The four base controllers

Base classWhen to use
SinchVoiceControllerVoice callback handling. Override Ice, Ace, Pie, Dice.
SinchConversationControllerConversation API webhooks (SMS, WhatsApp, Messenger, etc.).
ElevenLabsControllerElevenLabs AI voice agent webhooks.
SinchControllerPlain HTTP controllers (your own REST endpoints).
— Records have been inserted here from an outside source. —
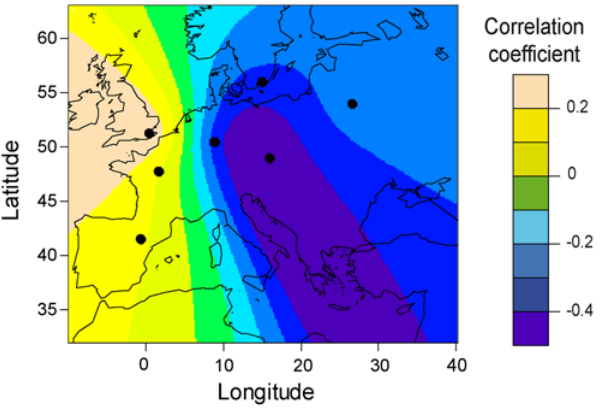
Figure 2. Diversity regressed on geographic distance. Correla- tion ( R ) map for the linear regression of expected heterozygosity on great circle distance. We used 300 6 180 points on a two-dimensional lattice covering Europe, and we computed distances from each lattice point considered as a potential source. The dots represent the centers of the 7 population samples used in the regression analysis.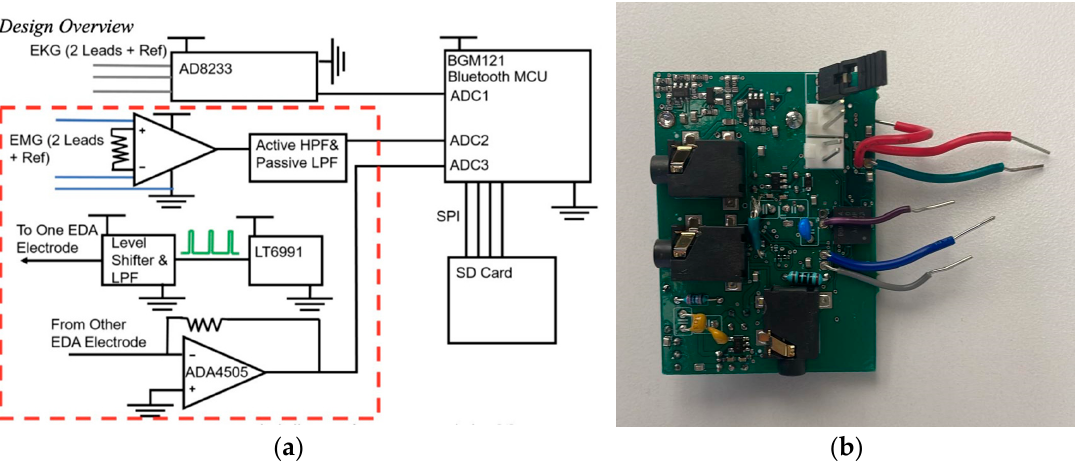
Figure 1. ( a ) Circuit design and ( b ) Constructed prototype chip.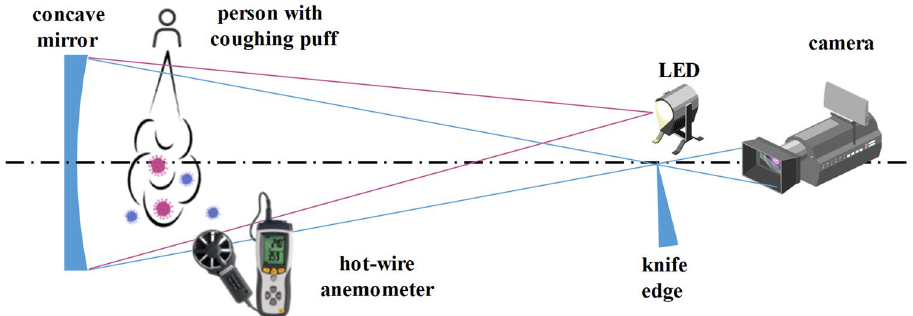
Figure 15. Components of the Schlieren imaging system. The figure was drawn in Adobe Illustrator (version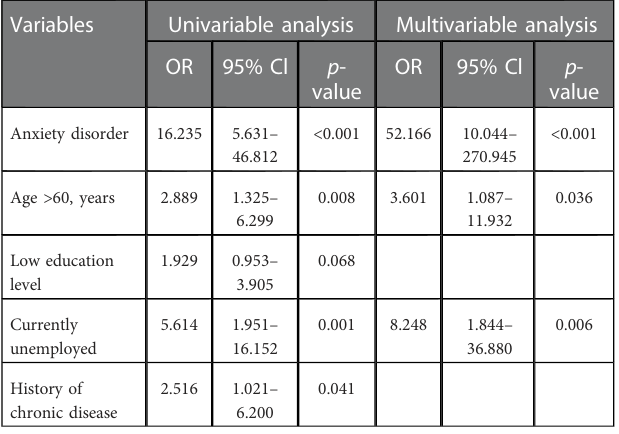
TABLE 4 Univariable and multivariable risk factor analyses for depression. Variables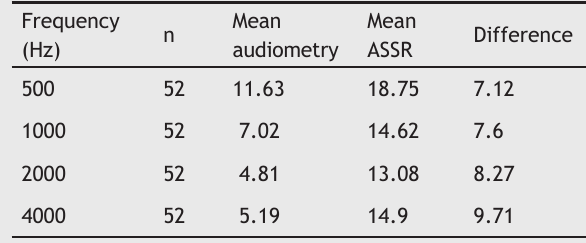
Table 2 Mean thresholds obtained for each frequency in each test and the corresponding difference between the means (p = 0.30 - ANOVA, n = 52 ears).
You can have more than one controller in your project — extend SinchVoiceController for voice and SinchController for your custom API endpoints side by side.

Custom HTTP endpoints

For non-voice endpoints, use a regular ASP.NET MVC controller that extends SinchController:

[Route("api")]
public class MyController : SinchController
{
    public MyController(FunctionContext context, IConfiguration config, ILogger<MyController> logger)
        : base(context, config, logger) { }

    [HttpGet("status")]
    public IActionResult GetStatus() => Ok(new { status = "healthy" });
}

Dependency injection and startup

Implement ISinchFunctionInit to register services, configure middleware, or map extra routes. The runtime discovers it automatically — there is no Program.cs.

public class FunctionInit : ISinchFunctionInit
{
    public void ConfigureServices(IServiceCollection services, IConfiguration configuration)
    {
        services.AddScoped<ICustomerService, CustomerService>();
        services.AddHttpClient<IMyApiClient, MyApiClient>();
    }

    public void ConfigureApp(SinchWebApplication app)
    {
        app.LandingPageEnabled = true;
        app.MapGet("/custom", () => Results.Ok(new { status = "ok" }));
    }
}

Your middleware runs after the platform middleware, so billing and logging cannot be bypassed.

Node extension points

setup() — startup hook and WebSockets

Node functions can export a setup() function that runs once before the server accepts requests. Use it for initialization and to register WebSocket endpoints (for connectStream in SVAML).

import type { SinchRuntime, FunctionContext } from '@sinch/functions-runtime';

export function setup(runtime: SinchRuntime) {
  runtime.onStartup(async (context: FunctionContext) => {
    // Create tables, seed data, warm caches
  });

  runtime.onWebSocket('/stream', (ws, req) => {
    ws.on('message', (data) => {
      // Handle binary audio frames
    });
  });
}

SinchRuntime is intentionally narrow — you cannot reach the Express app or add middleware. That is on purpose: the runtime guarantees platform middleware (billing, logging, validation) runs regardless of what your function does.

Multi-file Node projects

function.ts is the entry point, and all endpoints must be exported from it. Other files in the project root are internal modules you import from.

function.ts          ← entry point, all exports live here
harness.ts           ← shared business logic
voice.ts             ← voice handler implementations
api.ts               ← REST endpoint implementations
assets/              ← private files (context.assets())
public/              ← static files (served at /)

Relative imports use .js extensions because the shared tsconfig uses NodeNext:

import { handleMessage } from './harness.js';
import { handleIce } from './voice.js';

Keep all source files at the project root — the runtime expects them flat.

When something goes wrong

On startup, both runtimes log the set of detected handlers:

Detected functions:
  POST /webhook/conversation  → conversationWebhook
  GET  /api/health            → health
  POST /ice                   → ice (voice)

If a request hits a path with no matching export, the error response lists the handlers you do have. That is almost always the first thing to check when a callback is not firing — make sure Sinch's callback URL matches a handler name, and make sure it is actually exported.